> [Source extract]
## start

Few of the social reporting team we were working with had used twitter, online video or blogging before as a reporting tool. Before the IGF got started, Pete & Dejan ran a short afternoon’s training with some of the social reporting team, explaining how tools like Twitter worked, encouraging team members to sign up for accounts, and getting particpants to practice using Flip camera digital video recorders. They also introduced the team to the Social Reporting at the IGF handbook we had prepared.

However, whilst the handbook does offer a short introduction to the concept of social reporting itself, and mentions a few practical techniques for video interviews, it was only later in the week that we started to do more to demonstrate different techniques and to talk about ‘conceptual tools’ for creating social reporting content.

For example, the five interesting things about approach can be a very good technique to help new bloggers move away from replicating a ‘list of things that happened’ in a session, to capture a ‘list of interesting elements’ or a ‘list of controversies’ for social reporting.

It would be worth exploring in more depth the range of different techniques (and templates) that can help new (and experienced) social reporters to capture multiple knowledges in their reporting – and to explore how best to train and equip social reporters to choose and use these approaches.

## end

> [Records provided]
## start

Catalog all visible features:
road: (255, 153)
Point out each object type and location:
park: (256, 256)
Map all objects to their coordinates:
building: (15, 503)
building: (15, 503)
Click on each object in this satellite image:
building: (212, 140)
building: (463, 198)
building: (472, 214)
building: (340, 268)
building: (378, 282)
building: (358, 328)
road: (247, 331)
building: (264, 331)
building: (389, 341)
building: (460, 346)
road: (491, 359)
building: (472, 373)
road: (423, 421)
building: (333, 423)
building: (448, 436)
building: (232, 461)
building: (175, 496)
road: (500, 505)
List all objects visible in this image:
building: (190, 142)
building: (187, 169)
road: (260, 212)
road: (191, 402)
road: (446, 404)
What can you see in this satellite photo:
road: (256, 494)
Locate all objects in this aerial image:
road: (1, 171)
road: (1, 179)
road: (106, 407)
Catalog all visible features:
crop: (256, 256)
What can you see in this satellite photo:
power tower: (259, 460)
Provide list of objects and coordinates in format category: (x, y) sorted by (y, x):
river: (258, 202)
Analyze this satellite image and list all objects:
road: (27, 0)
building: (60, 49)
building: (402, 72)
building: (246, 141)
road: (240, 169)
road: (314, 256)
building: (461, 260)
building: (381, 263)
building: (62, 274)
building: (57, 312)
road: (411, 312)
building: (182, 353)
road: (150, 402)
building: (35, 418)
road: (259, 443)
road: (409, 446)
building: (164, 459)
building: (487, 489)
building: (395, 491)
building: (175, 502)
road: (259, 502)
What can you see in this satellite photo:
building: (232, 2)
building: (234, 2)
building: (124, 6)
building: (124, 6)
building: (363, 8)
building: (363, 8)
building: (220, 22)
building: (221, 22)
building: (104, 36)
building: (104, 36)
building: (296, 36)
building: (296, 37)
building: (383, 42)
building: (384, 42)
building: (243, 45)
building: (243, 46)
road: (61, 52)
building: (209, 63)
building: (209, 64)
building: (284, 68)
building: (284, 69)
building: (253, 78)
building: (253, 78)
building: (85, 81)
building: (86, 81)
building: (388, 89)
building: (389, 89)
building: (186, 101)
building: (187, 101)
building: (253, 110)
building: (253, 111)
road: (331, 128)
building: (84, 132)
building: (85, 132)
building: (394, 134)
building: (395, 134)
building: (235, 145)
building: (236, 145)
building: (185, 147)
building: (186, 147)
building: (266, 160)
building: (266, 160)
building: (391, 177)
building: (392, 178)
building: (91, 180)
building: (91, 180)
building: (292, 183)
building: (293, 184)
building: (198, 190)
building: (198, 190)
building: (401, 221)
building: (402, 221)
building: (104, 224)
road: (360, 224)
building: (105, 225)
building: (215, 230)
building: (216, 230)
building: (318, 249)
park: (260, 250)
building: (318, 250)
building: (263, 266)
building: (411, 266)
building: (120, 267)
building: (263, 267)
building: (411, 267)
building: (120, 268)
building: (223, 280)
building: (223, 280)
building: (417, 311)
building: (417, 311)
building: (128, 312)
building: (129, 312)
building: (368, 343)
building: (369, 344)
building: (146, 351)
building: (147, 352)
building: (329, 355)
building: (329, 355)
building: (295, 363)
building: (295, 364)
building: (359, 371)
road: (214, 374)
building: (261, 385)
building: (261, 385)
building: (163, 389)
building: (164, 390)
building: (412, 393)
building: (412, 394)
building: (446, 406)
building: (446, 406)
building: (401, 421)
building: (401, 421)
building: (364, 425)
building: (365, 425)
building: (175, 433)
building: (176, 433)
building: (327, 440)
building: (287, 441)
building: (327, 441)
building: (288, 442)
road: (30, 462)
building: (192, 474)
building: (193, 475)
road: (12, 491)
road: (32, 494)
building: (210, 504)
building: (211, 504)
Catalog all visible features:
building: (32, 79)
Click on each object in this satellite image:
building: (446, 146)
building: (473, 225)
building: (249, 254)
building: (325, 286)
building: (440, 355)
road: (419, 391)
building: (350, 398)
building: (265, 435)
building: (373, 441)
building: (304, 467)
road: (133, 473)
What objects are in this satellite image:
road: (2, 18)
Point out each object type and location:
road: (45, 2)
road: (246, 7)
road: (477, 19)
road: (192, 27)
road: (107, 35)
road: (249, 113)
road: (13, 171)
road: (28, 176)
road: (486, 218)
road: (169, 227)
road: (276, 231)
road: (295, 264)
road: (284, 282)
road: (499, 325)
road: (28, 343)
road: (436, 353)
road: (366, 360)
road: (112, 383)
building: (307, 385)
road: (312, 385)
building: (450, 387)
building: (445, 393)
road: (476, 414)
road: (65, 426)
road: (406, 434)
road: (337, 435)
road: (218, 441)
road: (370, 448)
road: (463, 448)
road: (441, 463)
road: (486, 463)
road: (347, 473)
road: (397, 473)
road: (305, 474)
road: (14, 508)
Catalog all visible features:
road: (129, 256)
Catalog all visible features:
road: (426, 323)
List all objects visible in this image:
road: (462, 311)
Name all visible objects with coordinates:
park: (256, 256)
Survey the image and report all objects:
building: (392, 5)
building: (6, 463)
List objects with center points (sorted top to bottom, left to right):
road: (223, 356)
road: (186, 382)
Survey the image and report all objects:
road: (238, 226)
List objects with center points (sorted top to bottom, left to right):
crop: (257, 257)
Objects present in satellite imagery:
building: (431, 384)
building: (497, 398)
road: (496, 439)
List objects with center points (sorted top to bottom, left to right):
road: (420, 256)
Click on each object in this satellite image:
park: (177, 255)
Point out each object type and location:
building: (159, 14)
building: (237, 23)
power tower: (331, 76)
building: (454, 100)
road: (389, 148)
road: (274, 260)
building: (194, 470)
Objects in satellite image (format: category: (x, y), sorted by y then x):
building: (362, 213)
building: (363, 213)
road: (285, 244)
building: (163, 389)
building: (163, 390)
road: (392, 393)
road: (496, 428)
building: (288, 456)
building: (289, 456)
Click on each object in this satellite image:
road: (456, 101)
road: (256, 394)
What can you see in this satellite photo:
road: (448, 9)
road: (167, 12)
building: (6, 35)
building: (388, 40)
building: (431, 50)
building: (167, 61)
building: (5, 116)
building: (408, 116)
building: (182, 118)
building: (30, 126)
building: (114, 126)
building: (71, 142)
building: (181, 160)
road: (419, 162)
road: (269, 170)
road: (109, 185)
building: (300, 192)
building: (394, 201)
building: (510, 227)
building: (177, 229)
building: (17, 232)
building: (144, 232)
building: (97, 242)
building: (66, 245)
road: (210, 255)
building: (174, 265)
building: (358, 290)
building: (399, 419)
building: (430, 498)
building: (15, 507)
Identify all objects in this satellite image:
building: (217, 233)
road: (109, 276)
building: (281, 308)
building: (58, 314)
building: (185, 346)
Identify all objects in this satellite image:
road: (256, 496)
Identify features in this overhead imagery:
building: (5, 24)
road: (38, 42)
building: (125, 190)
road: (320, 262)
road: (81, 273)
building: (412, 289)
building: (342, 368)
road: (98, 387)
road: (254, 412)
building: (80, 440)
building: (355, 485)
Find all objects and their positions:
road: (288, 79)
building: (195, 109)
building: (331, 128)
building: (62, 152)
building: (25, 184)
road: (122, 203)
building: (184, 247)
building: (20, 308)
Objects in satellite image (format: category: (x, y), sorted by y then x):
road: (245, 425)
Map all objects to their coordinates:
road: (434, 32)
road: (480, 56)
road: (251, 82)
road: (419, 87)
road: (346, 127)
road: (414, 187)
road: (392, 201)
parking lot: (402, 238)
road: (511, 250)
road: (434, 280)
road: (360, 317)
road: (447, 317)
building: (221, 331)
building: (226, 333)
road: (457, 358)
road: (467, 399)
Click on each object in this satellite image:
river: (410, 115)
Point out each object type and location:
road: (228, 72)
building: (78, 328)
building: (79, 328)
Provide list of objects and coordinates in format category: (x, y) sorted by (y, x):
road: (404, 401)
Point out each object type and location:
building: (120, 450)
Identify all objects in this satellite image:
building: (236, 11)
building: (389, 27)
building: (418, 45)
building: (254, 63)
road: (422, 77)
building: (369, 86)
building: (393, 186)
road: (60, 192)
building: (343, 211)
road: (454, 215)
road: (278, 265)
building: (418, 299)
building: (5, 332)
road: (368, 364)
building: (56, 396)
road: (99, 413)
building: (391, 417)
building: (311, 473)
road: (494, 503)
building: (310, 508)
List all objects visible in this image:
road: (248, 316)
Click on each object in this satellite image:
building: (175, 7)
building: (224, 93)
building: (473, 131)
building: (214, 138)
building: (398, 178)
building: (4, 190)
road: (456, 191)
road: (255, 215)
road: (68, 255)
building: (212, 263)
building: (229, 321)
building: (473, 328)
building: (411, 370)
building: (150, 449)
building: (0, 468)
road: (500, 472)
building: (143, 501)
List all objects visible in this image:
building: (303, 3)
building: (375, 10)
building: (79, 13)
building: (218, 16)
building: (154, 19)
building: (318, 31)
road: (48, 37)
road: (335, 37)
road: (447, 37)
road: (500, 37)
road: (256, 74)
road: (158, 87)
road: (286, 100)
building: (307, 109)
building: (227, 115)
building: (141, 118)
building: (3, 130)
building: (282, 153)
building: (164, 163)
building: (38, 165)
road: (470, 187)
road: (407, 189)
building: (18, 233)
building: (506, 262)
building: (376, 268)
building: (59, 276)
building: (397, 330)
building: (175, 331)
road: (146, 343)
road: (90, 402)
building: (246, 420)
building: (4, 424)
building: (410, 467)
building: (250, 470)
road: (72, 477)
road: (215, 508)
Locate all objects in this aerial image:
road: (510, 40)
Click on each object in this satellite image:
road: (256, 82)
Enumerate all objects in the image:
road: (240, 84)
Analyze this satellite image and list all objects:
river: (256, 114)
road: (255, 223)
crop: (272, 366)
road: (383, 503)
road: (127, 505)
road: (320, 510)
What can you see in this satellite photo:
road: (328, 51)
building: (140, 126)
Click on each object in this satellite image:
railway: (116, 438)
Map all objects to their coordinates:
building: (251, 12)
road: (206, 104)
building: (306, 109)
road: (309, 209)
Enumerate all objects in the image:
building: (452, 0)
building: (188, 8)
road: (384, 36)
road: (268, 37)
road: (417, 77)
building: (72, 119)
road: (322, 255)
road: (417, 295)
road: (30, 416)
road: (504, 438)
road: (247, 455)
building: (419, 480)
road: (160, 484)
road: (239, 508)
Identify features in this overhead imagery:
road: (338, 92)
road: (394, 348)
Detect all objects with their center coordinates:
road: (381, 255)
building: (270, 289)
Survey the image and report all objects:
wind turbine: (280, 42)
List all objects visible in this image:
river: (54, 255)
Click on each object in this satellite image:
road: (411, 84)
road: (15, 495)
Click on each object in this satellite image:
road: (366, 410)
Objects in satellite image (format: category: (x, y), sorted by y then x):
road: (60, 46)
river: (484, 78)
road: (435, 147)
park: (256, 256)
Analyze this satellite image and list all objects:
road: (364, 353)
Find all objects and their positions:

## end

> [Problem to work on] Write out the stretch of the social reporting passage from "For example, the" through "for social reporting.". Rely only on the social reporting passage and not on the lines.

> [Response to the task]
For example, the five interesting things about approach can be a very good technique to help new bloggers move away from replicating a ‘list of things that happened’ in a session, to capture a ‘list of interesting elements’ or a ‘list of controversies’ for social reporting.